* TASK REQUIREMENTS
[a] Retype the passage on ITB therapy between "Study limitations" and "be representative [41].", inclusive.
[b] Decide whether each statement agrees with the passage on ITB therapy. Answer yes or no, and quote the words that decide it. (i) The panellists agreed that baclofen infusion should be reduced or suspended when seizures occur. (ii) Only medical complications were analysed. (iii) For seizures at the start of ITB therapy, the literature describes only anecdotal cases.
[c] Translate this sentence from the passage on ITB therapy into Spanish: "Judgments are those of a select group of people and may not be representative [41]."
[[ TEXT SHOWN, beginning ]]
With regard to “management of complications”, because of the composition of the WG, only medical complications were analysed and not those associated with the surgical implant procedure. Sufficient agreement was reached to recommend beginning and increasing antiepileptic therapy in the case of seizures concomitant with the start of ITB therapy, but the panellists were divided about the need for simultaneous reduction/suspension of baclofen infusion. The topic calls for further study because the literature only describes anecdotal cases [39] and recommends epilepsy prevention in patients with sABI treated with ITB [40] whereas data on incidence and risk analysis is needed. The different orientation of the answers is probably also affected by the different emergency cover provided by different organisational models of Italian rehabilitation units: it is one thing to manage ITB in a complex hospital with all emergency services and quite another to operate in rehabilitation centres lacking, for example, intensive care.

Study limitations

Our study shows some limits which are well known as possible disadvantages of the Delphi technique:

  1. 1.

    Judgments are those of a select group of people and may not be representative [41].

  2. 2.
[[ TEXT SHOWN, end ]]
[[ STORED DATA, beginning ]]
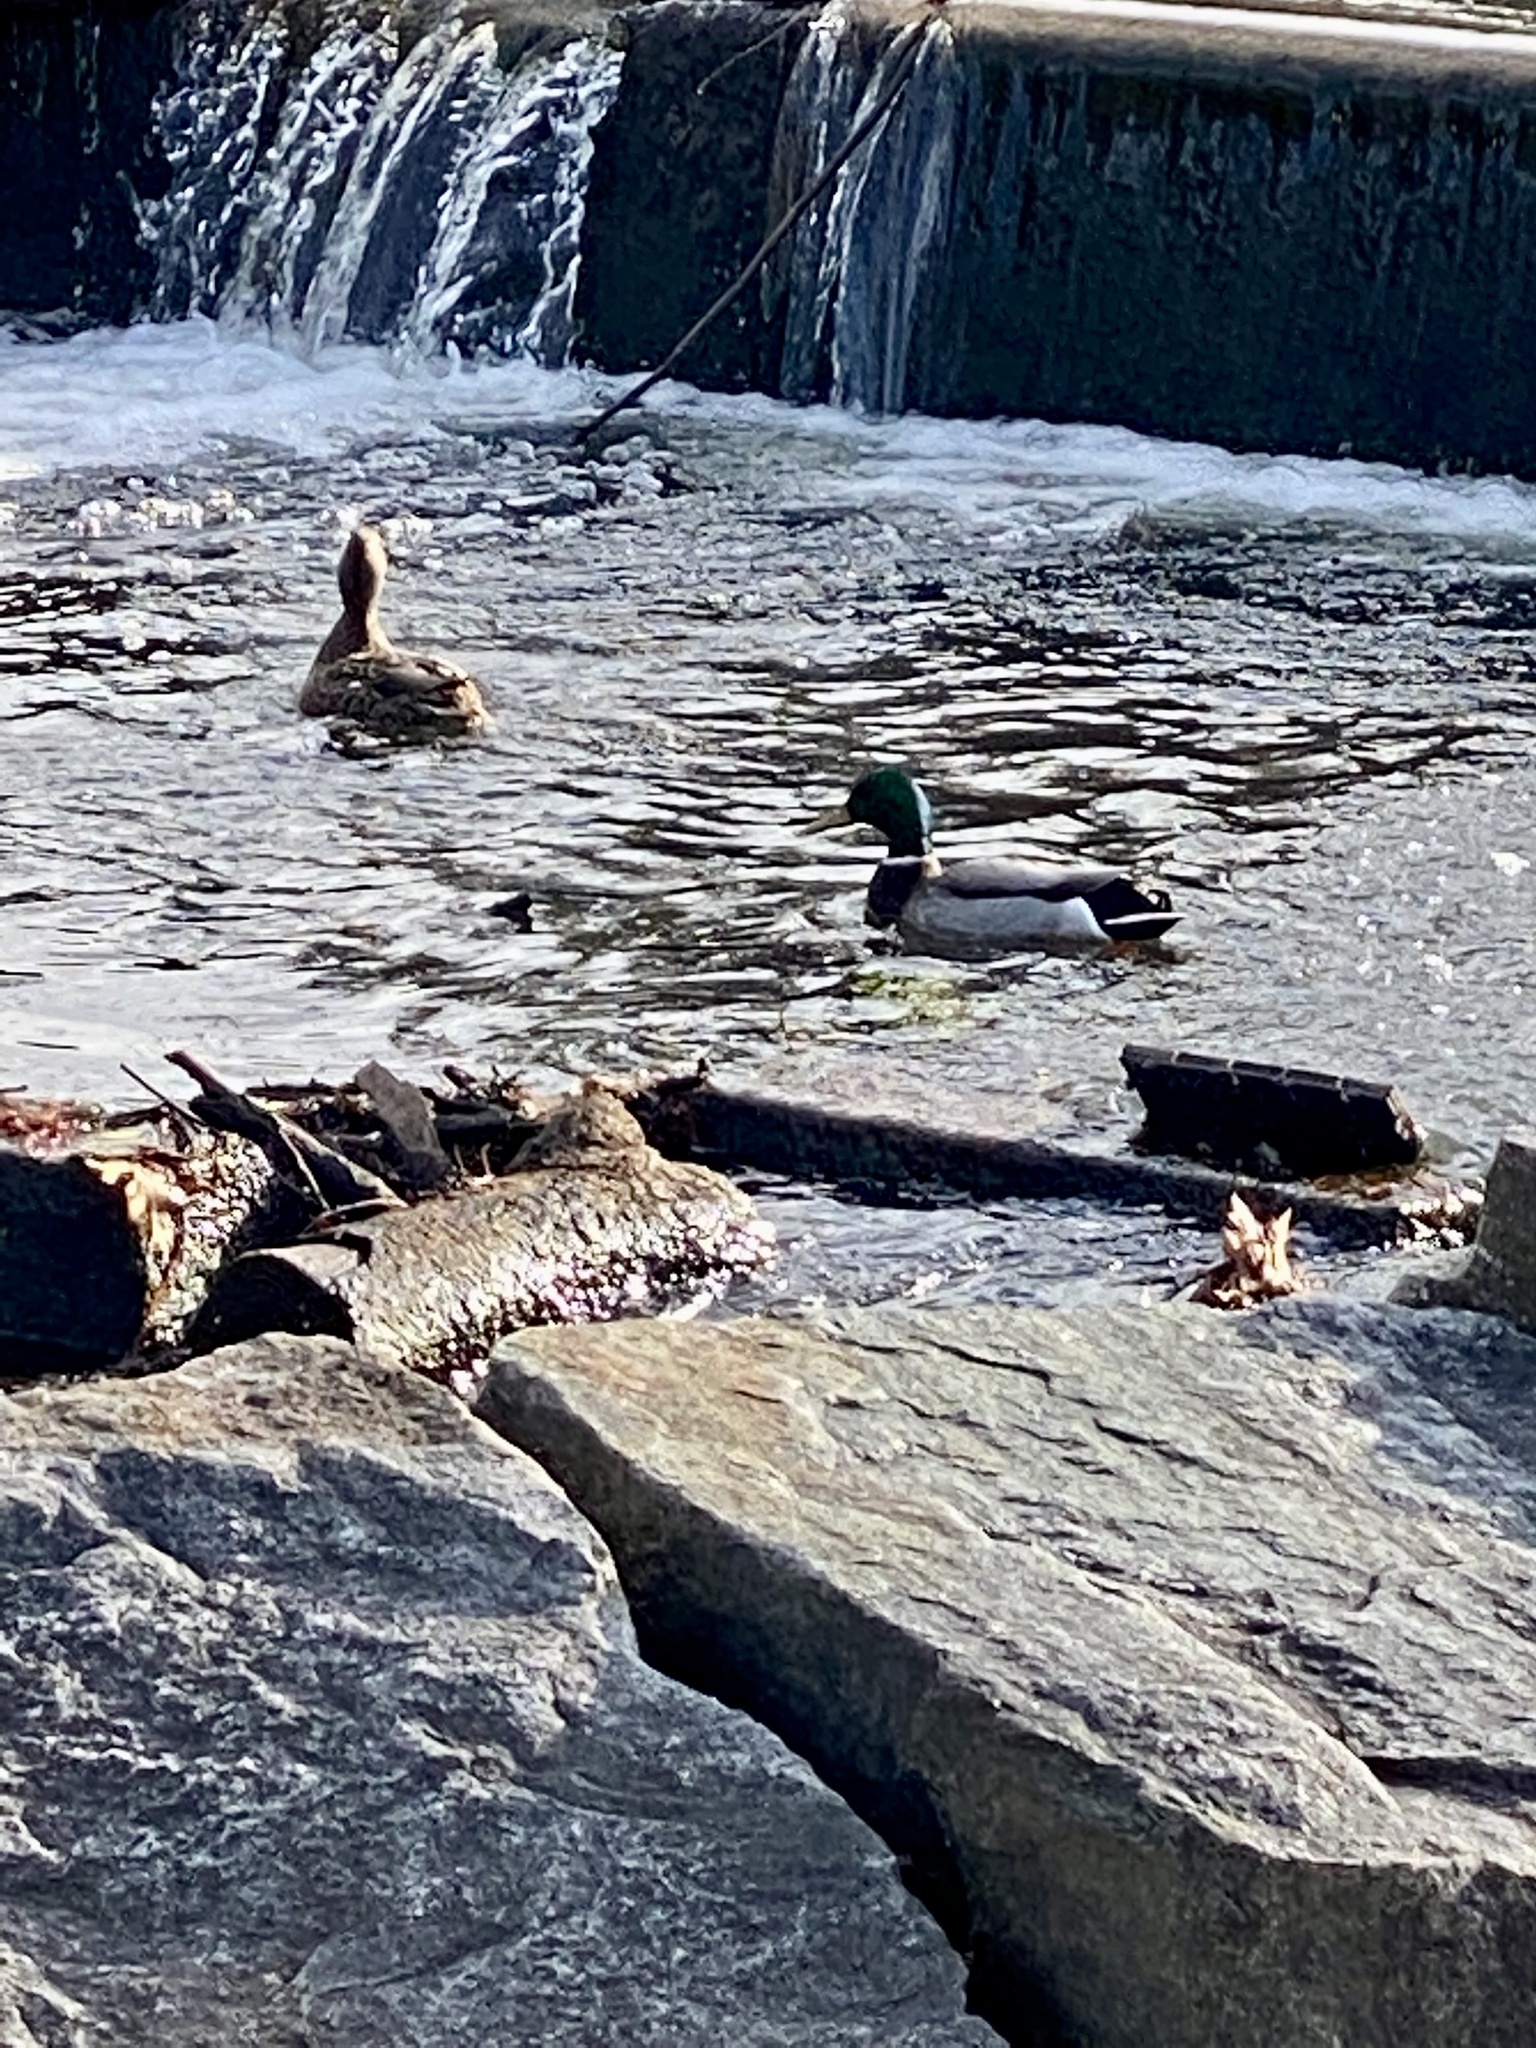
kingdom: Animalia
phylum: Chordata
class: Aves
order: Anseriformes
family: Anatidae
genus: Anas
[[ STORED DATA, end ]]
* ANSWERS TO THIS EXERCISE
[a]
Study limitations

Our study shows some limits which are well known as possible disadvantages of the Delphi technique:

  1. 1.

    Judgments are those of a select group of people and may not be representative [41].

[b]
(i) No: "the panellists were divided about the need for simultaneous reduction/suspension of baclofen infusion"
(ii) Yes: "only medical complications were analysed and not those associated with the surgical implant procedure"
(iii) Yes: "the literature only describes anecdotal cases"

[c] Los juicios son los de un grupo selecto de personas y pueden no ser representativos [41].